Tak więc firma ubiegająca się o refundację części nakładów na zakup kamienicy w Bielsku – Białej powinna w swoim biznesplanie wskazać, że w odnowionym zabytku zamierza otworzyć stylowy hotelik z określoną ilością gwiazdek, wyposażeniem, personelem i funkcjami wpisującymi się w klimat okolicznej zabudowy. Rzecz jasna, hotel to tylko przykład. Równie dobrze wniosek może dotyczyć restauracji, galerii czy innego obiektu pożądanego przez władze miejskie. Refundacja obejmie całość kosztów gruntu, budynku, łóżek, krzeseł, obrusów, sztućców, itd. Papiery trzeba złożyć w Urzędzie Marszałkowskim, który wkrótce wznowić ma konkursy na dofinansowanie.

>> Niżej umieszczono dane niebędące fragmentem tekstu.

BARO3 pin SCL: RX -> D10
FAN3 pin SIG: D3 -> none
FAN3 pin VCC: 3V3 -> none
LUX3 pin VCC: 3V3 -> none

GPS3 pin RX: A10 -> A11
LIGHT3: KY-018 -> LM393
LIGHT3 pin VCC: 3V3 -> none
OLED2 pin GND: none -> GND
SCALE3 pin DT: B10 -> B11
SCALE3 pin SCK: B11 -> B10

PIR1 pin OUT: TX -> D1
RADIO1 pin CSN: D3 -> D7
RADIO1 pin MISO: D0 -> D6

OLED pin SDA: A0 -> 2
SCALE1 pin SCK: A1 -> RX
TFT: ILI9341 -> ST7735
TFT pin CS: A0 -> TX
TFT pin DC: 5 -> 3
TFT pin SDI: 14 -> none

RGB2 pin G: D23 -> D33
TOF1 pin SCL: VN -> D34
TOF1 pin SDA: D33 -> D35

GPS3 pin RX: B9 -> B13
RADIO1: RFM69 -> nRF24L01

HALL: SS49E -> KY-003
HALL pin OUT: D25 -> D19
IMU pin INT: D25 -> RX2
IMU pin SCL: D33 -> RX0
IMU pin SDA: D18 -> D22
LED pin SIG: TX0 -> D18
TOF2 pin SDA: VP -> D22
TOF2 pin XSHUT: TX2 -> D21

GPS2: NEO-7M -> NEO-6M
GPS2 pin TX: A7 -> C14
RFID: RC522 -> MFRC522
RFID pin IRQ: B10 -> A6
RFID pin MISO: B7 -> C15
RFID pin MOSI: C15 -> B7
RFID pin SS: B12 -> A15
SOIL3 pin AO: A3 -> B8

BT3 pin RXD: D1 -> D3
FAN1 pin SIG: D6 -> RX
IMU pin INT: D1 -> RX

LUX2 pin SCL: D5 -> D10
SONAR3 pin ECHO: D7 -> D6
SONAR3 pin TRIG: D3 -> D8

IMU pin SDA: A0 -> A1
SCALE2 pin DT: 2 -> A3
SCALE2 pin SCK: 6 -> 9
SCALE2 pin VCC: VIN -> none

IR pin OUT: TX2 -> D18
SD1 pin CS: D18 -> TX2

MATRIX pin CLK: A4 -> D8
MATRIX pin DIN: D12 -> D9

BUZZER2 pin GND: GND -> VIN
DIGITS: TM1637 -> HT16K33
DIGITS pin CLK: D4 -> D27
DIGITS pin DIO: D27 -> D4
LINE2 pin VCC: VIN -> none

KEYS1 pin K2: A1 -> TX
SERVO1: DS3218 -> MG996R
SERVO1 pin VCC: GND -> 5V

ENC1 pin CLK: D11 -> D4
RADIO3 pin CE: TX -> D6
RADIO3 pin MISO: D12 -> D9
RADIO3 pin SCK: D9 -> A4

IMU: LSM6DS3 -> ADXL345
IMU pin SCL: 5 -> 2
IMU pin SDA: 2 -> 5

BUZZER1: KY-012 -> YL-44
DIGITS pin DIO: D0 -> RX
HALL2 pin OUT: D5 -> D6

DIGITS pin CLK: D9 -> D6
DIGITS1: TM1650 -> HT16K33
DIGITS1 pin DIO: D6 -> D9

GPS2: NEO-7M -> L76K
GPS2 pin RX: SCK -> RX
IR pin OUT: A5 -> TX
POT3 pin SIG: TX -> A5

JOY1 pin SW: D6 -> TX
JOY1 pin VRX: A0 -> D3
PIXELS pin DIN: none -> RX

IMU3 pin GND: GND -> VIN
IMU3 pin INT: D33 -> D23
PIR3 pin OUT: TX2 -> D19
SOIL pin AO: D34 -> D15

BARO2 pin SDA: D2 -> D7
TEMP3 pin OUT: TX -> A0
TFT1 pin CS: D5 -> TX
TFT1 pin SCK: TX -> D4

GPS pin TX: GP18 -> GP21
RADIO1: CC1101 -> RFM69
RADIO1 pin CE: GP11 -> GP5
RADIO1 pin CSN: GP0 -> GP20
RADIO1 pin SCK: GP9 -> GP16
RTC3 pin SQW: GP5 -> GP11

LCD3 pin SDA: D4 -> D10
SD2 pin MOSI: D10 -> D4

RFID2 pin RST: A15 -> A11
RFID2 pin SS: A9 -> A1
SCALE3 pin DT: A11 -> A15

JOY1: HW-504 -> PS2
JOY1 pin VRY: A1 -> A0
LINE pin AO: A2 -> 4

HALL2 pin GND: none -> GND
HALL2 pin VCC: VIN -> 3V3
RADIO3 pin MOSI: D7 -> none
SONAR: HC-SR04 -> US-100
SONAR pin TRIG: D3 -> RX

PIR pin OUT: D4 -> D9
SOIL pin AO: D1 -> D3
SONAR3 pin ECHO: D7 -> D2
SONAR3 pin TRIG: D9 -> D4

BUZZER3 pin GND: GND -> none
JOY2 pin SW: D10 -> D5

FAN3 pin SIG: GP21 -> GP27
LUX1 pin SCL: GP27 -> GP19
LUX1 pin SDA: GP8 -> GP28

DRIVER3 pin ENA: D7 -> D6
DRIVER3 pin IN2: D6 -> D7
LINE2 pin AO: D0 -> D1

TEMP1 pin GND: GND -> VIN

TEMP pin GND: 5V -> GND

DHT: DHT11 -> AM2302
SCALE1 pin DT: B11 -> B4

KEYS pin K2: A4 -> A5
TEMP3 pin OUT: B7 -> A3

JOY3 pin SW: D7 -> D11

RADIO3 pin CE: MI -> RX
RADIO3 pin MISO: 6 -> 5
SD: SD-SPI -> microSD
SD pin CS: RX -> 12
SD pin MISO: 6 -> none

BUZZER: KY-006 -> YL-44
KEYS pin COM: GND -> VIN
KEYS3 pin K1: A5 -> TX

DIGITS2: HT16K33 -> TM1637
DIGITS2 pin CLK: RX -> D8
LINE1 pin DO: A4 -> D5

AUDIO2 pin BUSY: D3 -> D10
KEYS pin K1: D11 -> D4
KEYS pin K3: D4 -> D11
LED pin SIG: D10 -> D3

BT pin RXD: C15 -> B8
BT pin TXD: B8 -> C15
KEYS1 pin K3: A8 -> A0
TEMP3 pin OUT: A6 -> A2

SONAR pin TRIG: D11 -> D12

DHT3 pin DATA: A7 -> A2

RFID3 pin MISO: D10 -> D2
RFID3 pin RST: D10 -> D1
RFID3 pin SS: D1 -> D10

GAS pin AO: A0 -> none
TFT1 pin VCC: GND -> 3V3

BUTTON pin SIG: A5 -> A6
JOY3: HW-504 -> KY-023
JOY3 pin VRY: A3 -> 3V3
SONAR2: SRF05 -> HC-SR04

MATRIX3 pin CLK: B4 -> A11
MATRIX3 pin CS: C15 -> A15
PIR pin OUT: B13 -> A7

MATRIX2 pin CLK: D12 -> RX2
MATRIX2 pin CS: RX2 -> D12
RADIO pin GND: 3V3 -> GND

Skala refundacji zależy od zasobności danego regionu oraz rozmiarów przedsiębiorstwa, które występuje o pomoc. Generalnie – im województwo biedniejsze, tym wsparcie większe. Jeśli firma zatrudnia mniej niż 10 osób, może być to nawet 60 proc. kosztów ogólnych inwestycji. W liczbach bezwzględnych wielkość refundacji wynieść może do 200 tys. zł dla przedsiębiorstw niewielkich oraz do 750 tys. zł dla firm dużych.

W sumie każdy przypadek jest inny i podlega odrębnym negocjacjom. Z ogólnych zasad wynika jednak, że nawet średniej wielkości firmy uczestniczące w przetargach na odnowę bielskich zabytków nie są bez szans przy ubieganiu się o dotacje z Brukseli. Panie prezydencie, liczymy na urzędniczą odwagę w postępowaniach dotyczących przekazywania niezbędnej części majątku komunalnego w prywatne ręce. W razie problemów, służymy numerami telefonów do kompetentnych instytucji.